就在婠婠走神纠结的时候,胤禛已经退去彼此的衣物,与她坦诚相见了。等婠婠感觉到不对劲儿的时候,她已经如初生婴儿般不着一缕的被同样情形的胤禛抱在怀里抚摸揉搓着。
如花般娇嫩的少女被他爱怜的抚慰着,细细的每一寸在他掌下绽放出樱粉色的诱人光泽。
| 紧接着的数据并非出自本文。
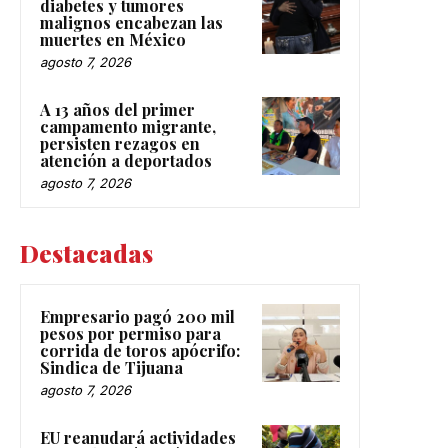
diabetes y tumores
malignos encabezan las
muertes en México
agosto 7, 2026
A 13 años del primer
campamento migrante,
persisten rezagos en
atención a deportados
agosto 7, 2026
Destacadas
Empresario pagó 200 mil
pesos por permiso para
corrida de toros apócrifo:
Sindica de Tijuana
agosto 7, 2026
EU reanudará actividades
胤禛看着少女酡红着脸颊伏在他肩头微微喘着气,雾气蒙蒙的眼睛无辜的看着自己,手下更是卖力的讨好着,让少女体会到男女之事的欢愉。
叼住微微露出粉嫩小舌的樱唇品尝着她如花蜜般甜蜜的味道,滚烫的掌心从高耸的山丘到潺潺的溪谷一路爱抚,少女在他身下绽放,发出低低的嘤咛呻吟,或高或低,让他心神荡漾。
胤禛的耐心告罄,他深深吻着少女的红唇,将她压在身下一鼓作气挺近那潺潺溪谷的深处,只觉得溪谷深处又见桃园芬芳,那美妙的感觉仿佛身处于一片落英缤纷的幻境仙林。
婠婠放弃了那些纠结与抵抗,只觉得沉浮在浩瀚的海洋,或飘摇在广袤的云端,终于在她以为温暖舒服的时候,一阵剧痛与灼热在她身体里炸开,刺得好深好深,那种痛深入灵魂。
她想要张嘴呼痛,奈何嘴被人死死的堵住,只好一口咬在他的唇上,顿时,嘴里一片铁锈的腥味儿。那人非但没有呼痛,还温柔的抚摸着她疼痛的下面,并在她耳边低声细语,说着放松,放松,等下就好了。
胤禛感觉怀里的人渐渐安静下来,身体也软了下来不在僵硬,才试探着缓缓移动。他像一根锥子,每一次都钉在婠婠身体最深处,让婠婠尖叫哭泣,可又舍不得将他推离。
两个人从最初的不适,到后来的相溶,他们辗转反侧在这种让人醉生梦死的巫山中,果真红浪翻滚软语莺声,鸳鸯戏水交颈缠绵,不觉间天色已明。
作者有话要说:关于洞房自认为写的还算较为隐晦,没有太过直白。因为我很怕被举报,毕竟有的人不爱看l这种东西,可有的人喜欢,所以我只能写得尚算隐晦些。